Tumor Genomic Profiling denied as not medically necessary by Avalon Healthcare Solutions?
Most insurers reverse a medical-necessity denial when the appeal cites the specific clinical guideline (NCCN, ADA, AACE, etc.) that supports the requested treatment for your indication.
US health-plan appeal rights
Cite: Most US health plans have appeal rights under either the ACA, ERISA, or Medicare/Medicaid rules
Most US health plans are required by federal law to give you both an internal appeal (where the insurer reconsiders) and an external review (where an independent reviewer decides). The exact timelines and processes depend on what kind of plan you have — marketplace / employer group, self-funded, Medicare Advantage, or Medicaid MCO — but in every case there's a window after the denial during which you have the right to fight it.
What Avalon Healthcare Solutions typically requires
Avalon manages genetic/molecular testing UM for many BCBS plans. Tumor profiling per NCCN biomarker recommendations.
What works in the appeal
Confirm Avalon network status — reroute to in-network lab if denial is purely contractual. NCCN biomarker testing recommendations require panel-based testing (NSCLC: EGFR/ALK/ROS1/BRAF/KRAS/MET/RET/NTRK/ERBB2/PD-L1). ACOG #226 (2020) — cfDNA offered to all pregnancies.
The Avalon Healthcare Solutions angle on Tumor Genomic Profiling
## Why Avalon Healthcare Solutions Denied Tumor Genomic Profiling as "Not Medically Necessary" — and How to Appeal
Avalon Healthcare Solutions manages genomic and specialty benefit determinations and applies published clinical coverage policies that define when tumor genomic profiling (comprehensive genomic profiling, CGP) meets their definition of medical necessity. A medical-necessity denial typically means Avalon concluded that the clinical circumstances documented in the authorization request did not meet one or more criteria in their policy — for example, the cancer type, stage, or line of therapy may not have been clearly specified, or the clinical rationale for how test results would change management may not have been adequately articulated. These gaps are correctable.

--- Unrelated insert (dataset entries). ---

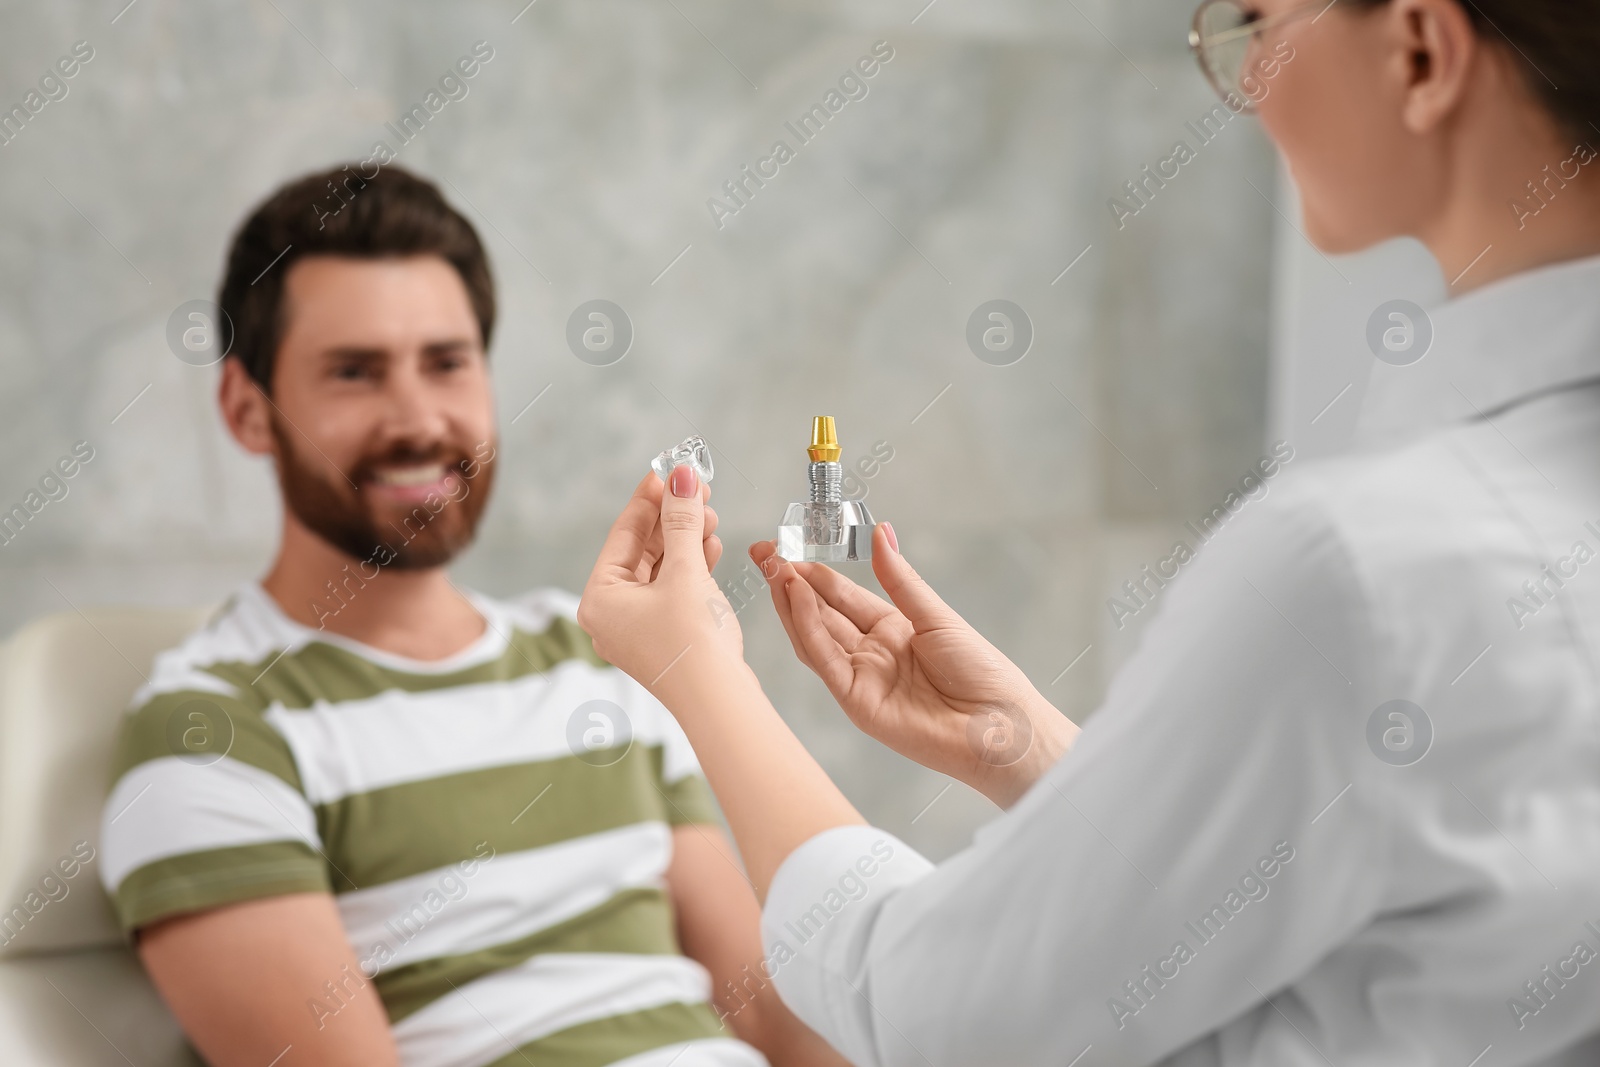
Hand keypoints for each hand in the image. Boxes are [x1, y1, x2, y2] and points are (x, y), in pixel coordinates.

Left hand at [577, 466, 740, 687]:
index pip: (623, 533)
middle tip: (699, 491)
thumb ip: (682, 520)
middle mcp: (609, 615)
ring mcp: (635, 629)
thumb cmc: (695, 641)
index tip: (670, 470)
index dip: (650, 497)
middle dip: (672, 519)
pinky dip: (691, 568)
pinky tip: (711, 549)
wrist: (721, 702)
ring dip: (685, 541)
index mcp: (599, 598)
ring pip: (659, 570)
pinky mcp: (662, 638)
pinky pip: (671, 591)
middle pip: (640, 550)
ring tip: (710, 518)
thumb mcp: (687, 571)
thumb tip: (681, 476)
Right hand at [750, 525, 1077, 806]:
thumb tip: (880, 531)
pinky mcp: (856, 702)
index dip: (812, 571)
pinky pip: (824, 660)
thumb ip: (899, 578)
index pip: (841, 595)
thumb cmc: (981, 672)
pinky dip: (806, 628)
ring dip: (790, 602)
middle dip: (790, 582)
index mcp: (892, 630)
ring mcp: (861, 679)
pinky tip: (794, 597)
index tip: (788, 544)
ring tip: (773, 567)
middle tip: (764, 552)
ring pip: (814, 636)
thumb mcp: (936, 615)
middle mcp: (870, 653)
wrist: (1000, 725)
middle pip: (820, 614)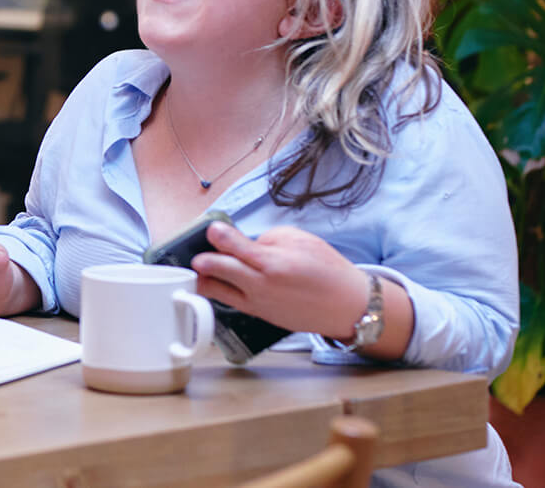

## Why Medical-Necessity Denials for CGP Are Regularly Overturned
For many advanced, metastatic, rare, or treatment-refractory cancers, comprehensive genomic profiling is now part of mainstream oncology practice. When the treating oncologist can articulate a clear, specific clinical rationale — explaining how the test results would directly affect treatment selection — and that rationale is aligned with published guideline organization recommendations (such as NCCN), medical-necessity denials are frequently reversed at the internal appeal stage or on external review.
## Federal Appeal Framework
Under ACA Section 2719, you have the right to a full internal appeal and independent external review. ERISA Section 503 applies to employer-sponsored plans and requires full-and-fair review. External review must generally be requested within approximately four months of a final internal denial. Expedited review is available when delay would seriously jeopardize your health — request this explicitly for active oncology cases.
## What to Gather Before You Appeal
- Avalon's clinical coverage policy for tumor genomic profiling. Obtain it from Avalon's website or your plan's document portal. Map every listed criterion to your clinical records before writing the appeal.
- Diagnosis, staging, and pathology records. Provide the pathology report confirming tumor type and any relevant biomarker results already obtained. Confirm disease stage and current treatment status.
- Prior treatment history with dates and outcomes. If the policy requires prior lines of therapy, document each: drug name, dates, response or reason for discontinuation.
- Treating oncologist's medical-necessity letter. This is the most important document. The oncologist should: (a) state the specific cancer type, stage, and current clinical situation; (b) explain what clinical question CGP would answer that has not been answered by prior testing; (c) describe how results would directly change treatment selection; and (d) reference the applicable NCCN guideline generically to establish that CGP is consistent with standard oncology practice for this indication.
## Criteria-Mapping Structure
Address each criterion in Avalon's policy explicitly:
| Avalon criterion | Chart evidence | Document | |---|---|---| | Cancer type within covered indications | Pathology report | Report, date | | Stage/clinical situation documented | Staging workup | Chart notes | | Prior therapy history (if required) | Treatment log with dates/outcomes | Oncologist letter + records | | CGP results would change management | Specific clinical rationale | Oncologist letter |
## Practical Advice
Do not assume Avalon's internal reviewer is an oncologist. Write the letter so that any clinician can follow the logic. If the internal appeal is denied, external review by an independent oncology specialist is often the most effective route — external reviewers are not bound by Avalon's internal policy definitions and apply peer-reviewed clinical standards directly.
Next steps
- Find the date on the denial letter — your appeal window starts there.
- Read your plan's Summary of Benefits and Coverage (SBC) for the specific deadlines.
- Request the insurer's claim file in writing — they must provide it.
- Submit your appeal in writing with new clinical evidence and a physician statement.